SOURCE:
## START

He says that the amount of noise he can hear from upstairs makes him wonder if his ceiling has any insulation. This can be frustrating, as he goes to bed early, and his landlords will still be making noise late into the night, he says.
“I’ve talked to them, like, ‘Yo, can you guys please just keep it down?’ They’ll be like, ‘Oh, yeah.’ It’s Chinese landlords, so there’s a huge language barrier there and also an emotional language barrier there,” he says. “I don’t know; it’s a culture thing. So now he’s having construction outside the house because he’s building a second floor in one section, and you’re not supposed to do that.”
Barrios doesn’t think he differs much from domestic students, saying, “It’d be kind of just the same situation,” as four out of the eight people he’s met during his housing struggles were domestic students struggling with these same issues. He considers himself an oddity amongst international students due to his ability to understand Western culture and his good grasp on English. He says that some international students find it hard to “manage themselves in this culture.”
“I had to help my Bangladesh roommate around with the whole housing situation, like, ‘You’ve got to read this, look out for that, look out for this.’”
Auger-Langejan says that he’s living in an illegal duplex and that “the house isn’t zoned to be rented to tenants.” While he could use his rights as a tenant to have it investigated, that could put him out on the street, he says.
“I spent the last year or so looking for a new place, and it’s been very, very hard to find a place,” he says. “They’ll rent out very, very unconventional spaces—like, they’re very clearly not meant to be apartments; they’ve only been refurbished very hastily and very cheaply in order to make rental revenue to take advantage of the housing crisis.”
Auger-Langejan says there are some legitimate places students can rent, but he says it’s difficult because students are all in a big lottery against other people, trying to get places they all need. He says students would have better luck by going in with a few roommates renting a floor of a house, but he says it’s tough no matter what. Over the past eight months, he says, he’s had very little luck finding another place to go from his current spot.
“Everything in the house is fairly poor in quality,” he says. “This summer, I had the ceiling in my bathroom fall through because the plumbing in the building has never been replaced. That took some time for them to fix. I did end up going to the rec centre for a couple of months to shower while they were working.”
Auger-Langejan encourages students to keep looking for a new place even if the housing situation is quite bad, pointing out that students need a healthy and safe place to sleep at night.
“If you’re a student, you need a secure place to live. You need a place that doesn’t make you depressed, has natural light, there isn’t a draft running through your house, proper heating… They need these basic amenities that I think homeowners that have been established in Victoria have taken for granted, and I don’t think that they realize that these are actually no longer something that is guaranteed as a renter in Victoria,” he says.
The housing crisis means there could be lineups of people checking out a place and then engaging in a bidding war, or it could mean that owners start asking for things like larger deposits, says Auger-Langejan.

## END

SUPPLIED ENTRIES:
## START

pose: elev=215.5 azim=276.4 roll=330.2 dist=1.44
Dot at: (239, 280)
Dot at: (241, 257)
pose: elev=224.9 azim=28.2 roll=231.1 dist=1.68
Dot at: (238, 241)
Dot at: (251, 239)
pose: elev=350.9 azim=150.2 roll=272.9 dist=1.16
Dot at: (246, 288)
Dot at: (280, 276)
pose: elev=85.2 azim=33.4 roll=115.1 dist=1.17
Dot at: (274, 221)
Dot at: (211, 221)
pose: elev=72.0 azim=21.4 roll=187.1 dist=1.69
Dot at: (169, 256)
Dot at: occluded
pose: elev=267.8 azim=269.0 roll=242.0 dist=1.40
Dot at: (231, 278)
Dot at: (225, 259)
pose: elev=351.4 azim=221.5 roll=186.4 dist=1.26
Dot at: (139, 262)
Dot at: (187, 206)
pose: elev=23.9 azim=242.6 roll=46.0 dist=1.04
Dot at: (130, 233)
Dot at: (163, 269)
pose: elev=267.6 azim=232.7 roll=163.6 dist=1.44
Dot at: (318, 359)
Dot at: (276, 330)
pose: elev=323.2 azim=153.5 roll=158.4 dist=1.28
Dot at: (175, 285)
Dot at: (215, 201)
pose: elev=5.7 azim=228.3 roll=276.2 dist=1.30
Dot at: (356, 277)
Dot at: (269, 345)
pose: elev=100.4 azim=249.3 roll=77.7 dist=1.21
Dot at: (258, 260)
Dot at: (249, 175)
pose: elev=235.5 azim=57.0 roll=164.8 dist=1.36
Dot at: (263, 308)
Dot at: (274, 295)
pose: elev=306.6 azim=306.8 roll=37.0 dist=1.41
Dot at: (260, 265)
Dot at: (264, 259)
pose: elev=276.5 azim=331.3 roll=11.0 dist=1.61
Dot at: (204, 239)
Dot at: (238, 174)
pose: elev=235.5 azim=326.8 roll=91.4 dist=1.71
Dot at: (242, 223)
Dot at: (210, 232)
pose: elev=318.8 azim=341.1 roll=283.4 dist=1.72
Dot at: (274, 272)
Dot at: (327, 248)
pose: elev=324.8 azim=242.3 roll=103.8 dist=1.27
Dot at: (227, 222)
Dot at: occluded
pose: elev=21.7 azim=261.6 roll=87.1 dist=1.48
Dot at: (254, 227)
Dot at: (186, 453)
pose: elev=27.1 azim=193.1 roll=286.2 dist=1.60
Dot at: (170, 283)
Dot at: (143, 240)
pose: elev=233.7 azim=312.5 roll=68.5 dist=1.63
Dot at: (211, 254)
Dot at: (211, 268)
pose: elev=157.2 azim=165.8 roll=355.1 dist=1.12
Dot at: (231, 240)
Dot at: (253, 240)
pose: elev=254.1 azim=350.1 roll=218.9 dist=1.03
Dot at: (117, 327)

## END

TASKS TO PERFORM:
**A.** According to Auger-Langejan in the article on student housing, what basic things does a student need in a place to live? List each one.
**B.** Using the article on student housing, say whether each statement agrees with it. Answer yes or no, and quote the deciding words.
(i) Barrios says four of the eight people he met during his housing struggles were domestic students.
(ii) Auger-Langejan showered at the rec centre for a couple of months after his bathroom ceiling fell through.
(iii) Auger-Langejan has had good luck finding another place over the past eight months.
**C.** Proceed with the article on student housing in Victoria, picking up after its final paragraph.
The items come from a separate source unrelated to the article.

ANSWER LIST:
**A.**
- A secure place to live
- A place that doesn't make you depressed
- Natural light
- No draft running through your house
- Proper heating

**B.**
(i) Yes: "four out of the eight people he’s met during his housing struggles were domestic students struggling with these same issues"
(ii) Yes: "I did end up going to the rec centre for a couple of months to shower while they were working."
(iii) No: "he’s had very little luck finding another place to go from his current spot."

**C.**
“It’s not a want, it’s a need,” he says about housing. “It’s not something you can avoid getting, so, in creating these barriers, it’s very, very exclusive, and people need these things.”
Revisiting campus housing
With such a large housing demand from Victoria students, a possible solution is to create dorms or residences on campus. The students I spoke to for this story agreed, which left me puzzled as to why it hasn’t yet come to fruition. Camosun has been looking into dorms for a while; Camosun vice president of student experience Joan Yates says that when the college was founded, students tended to come from nearby; therefore, there was no need for dorms. But times have changed.
“We’ve been aware that housing in general has been an issue for students as a whole because they represent a demographic that’s young, and affordable housing is what’s really the issue because students don’t have the financial means that someone working full-time does,” she says. “And, of course, [with] Victoria’s housing crisis, the vacancy rate is extremely low right now. So it’s a bit of a combination of things that have occurred, and as part of that, Camosun has been looking at residences in some capacity.”
There’s been a lot of dialogue about campus housing, she says, although the major reason why Camosun has not gone through with residences is because the college is publicly funded; historically, funding agencies would fund classroom space but not dorm space.
Under provincial laws, post-secondary institutions are limited in their ability to borrow money, which would help them build residences on campus. The new NDP government has been making promises about creating more affordable student housing (minister of municipal affairs of housing Selina Robinson did not respond to multiple interview requests for this story).
Yates says that housing on campus at Camosun could serve other purposes as well, which is why she’s not concerned by the fact that students study at Camosun for a shorter period of time than students at, for example, the University of Victoria.
“In the summer, where we’re a little less busy, that would be an opportunity for summer programming,” she says. “That would be a whole different audience. Or even conferences, where we could be bringing people in. Currently, we don’t have any capacity for that.”
CCSS executive director Michel Turcotte says residences are a key component in aiding the housing crisis because of the very fact that some students are only here for a year, which is difficult to deal with in the current rental market.
“Also, some of the municipalities are trying to help by making it easier to increase rental stock that’s available out there,” he says, “but, ultimately, it’s a tough market, and it’s going to remain a tough market in the short-term because Victoria is a popular place to live and go to school.”
Meyer says that she’s avoided dorms or hostel-type living situations in the past, but, as long as the shared facilities are reasonable, she says that it’s an option.
“If there’s a dorm where maybe you have a shared main kitchen, something in your room where you can do your own basic cooking, and maybe your own toilet or something so that you’re not waiting… those are two things that have kept me out of looking at a residence type of situation. Otherwise, I’d be totally down for it,” she says.
At this point, says Yates, Camosun is assessing need is for dorms. She also points out that, on average, students at Camosun are generally a bit older than students at UVic, so Camosun might look at different arrangements, like housing with families.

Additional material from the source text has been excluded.